Success is different than in the past.
Eliminating old measures of success is more difficult and important
for the future.
Winning is
·
Being first. First
mover has a competitive advantage.
·
Being big. Size
matters.
·
Being customer-centric. Customers keep you in business.
Price alone is not how it works.
Build relationships with customers and question your assumptions
about them.
·
Possessing common sense. This is uncommon and considered “street smarts.”
·
Being simple. Provide
a simple value proposition that is consistent.
Never change the feeling or the branding.
·
Being flexible. Focus
on the success of your business, how to improve and fix it, and how to
quickly deliver it to your customers.
·
Being dominant. Your
business is not an island unto itself. There is a need for everyone to pull together since you can
not do it all on your own. This
is where partnerships and other relationships come into play.
·
Being viral. Get
people excited and talking about what you do.
This is stickiness and difficult to displace.
·
Being driven. Drive
market share and capitalization with a sense of urgency.

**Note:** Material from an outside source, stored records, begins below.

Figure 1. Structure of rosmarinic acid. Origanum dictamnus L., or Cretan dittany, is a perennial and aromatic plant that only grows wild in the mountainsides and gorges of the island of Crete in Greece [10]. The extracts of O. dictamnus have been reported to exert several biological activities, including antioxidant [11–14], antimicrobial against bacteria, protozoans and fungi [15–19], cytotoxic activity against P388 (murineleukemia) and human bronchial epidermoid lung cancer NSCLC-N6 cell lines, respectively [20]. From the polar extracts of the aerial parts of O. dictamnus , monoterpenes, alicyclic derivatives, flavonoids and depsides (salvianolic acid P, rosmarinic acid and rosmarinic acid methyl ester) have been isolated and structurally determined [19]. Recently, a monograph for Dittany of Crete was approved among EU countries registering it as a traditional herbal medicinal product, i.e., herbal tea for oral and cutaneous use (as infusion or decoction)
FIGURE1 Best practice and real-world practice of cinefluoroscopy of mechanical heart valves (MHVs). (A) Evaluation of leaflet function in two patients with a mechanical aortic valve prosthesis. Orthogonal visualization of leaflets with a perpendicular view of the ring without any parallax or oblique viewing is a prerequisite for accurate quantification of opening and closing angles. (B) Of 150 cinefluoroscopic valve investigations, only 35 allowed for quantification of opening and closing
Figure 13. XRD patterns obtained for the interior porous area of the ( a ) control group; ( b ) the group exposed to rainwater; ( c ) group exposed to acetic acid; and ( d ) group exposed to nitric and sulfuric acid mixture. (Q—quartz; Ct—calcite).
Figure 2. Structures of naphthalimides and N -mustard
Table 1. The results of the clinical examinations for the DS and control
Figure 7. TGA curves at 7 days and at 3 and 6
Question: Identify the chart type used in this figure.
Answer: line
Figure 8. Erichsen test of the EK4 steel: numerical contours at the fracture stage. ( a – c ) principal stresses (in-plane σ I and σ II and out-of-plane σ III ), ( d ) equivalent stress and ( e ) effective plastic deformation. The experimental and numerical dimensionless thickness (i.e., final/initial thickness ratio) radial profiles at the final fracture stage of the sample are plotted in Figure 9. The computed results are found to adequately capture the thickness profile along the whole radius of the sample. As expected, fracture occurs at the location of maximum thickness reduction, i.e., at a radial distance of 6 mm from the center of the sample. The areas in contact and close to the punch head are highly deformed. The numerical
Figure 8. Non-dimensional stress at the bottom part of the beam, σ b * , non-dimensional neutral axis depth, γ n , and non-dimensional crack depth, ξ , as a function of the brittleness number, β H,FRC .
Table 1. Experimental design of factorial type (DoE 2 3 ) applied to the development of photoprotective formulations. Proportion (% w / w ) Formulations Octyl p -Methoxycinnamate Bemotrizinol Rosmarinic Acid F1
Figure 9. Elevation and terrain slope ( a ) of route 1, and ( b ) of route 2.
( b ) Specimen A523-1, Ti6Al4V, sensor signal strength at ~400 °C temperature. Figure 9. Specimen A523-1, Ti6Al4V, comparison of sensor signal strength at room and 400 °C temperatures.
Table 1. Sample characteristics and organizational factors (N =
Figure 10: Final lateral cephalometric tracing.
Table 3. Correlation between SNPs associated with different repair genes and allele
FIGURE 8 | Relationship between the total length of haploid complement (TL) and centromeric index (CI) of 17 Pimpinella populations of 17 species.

Laissez-faire does not work because your lunch will be stolen by
others.
·
Creating economic results. This is the reason you are in business. Make money or face consolidation. Devise ways to change the industry dynamics so that it makes
a return for your enterprise.
Unfair competitive advantage without breaking the law
is legal. Create and face it
by getting into the heads of your competitors and making an unassailable
position for your enterprise. Success
and failure are binary; you are either a one or a zero.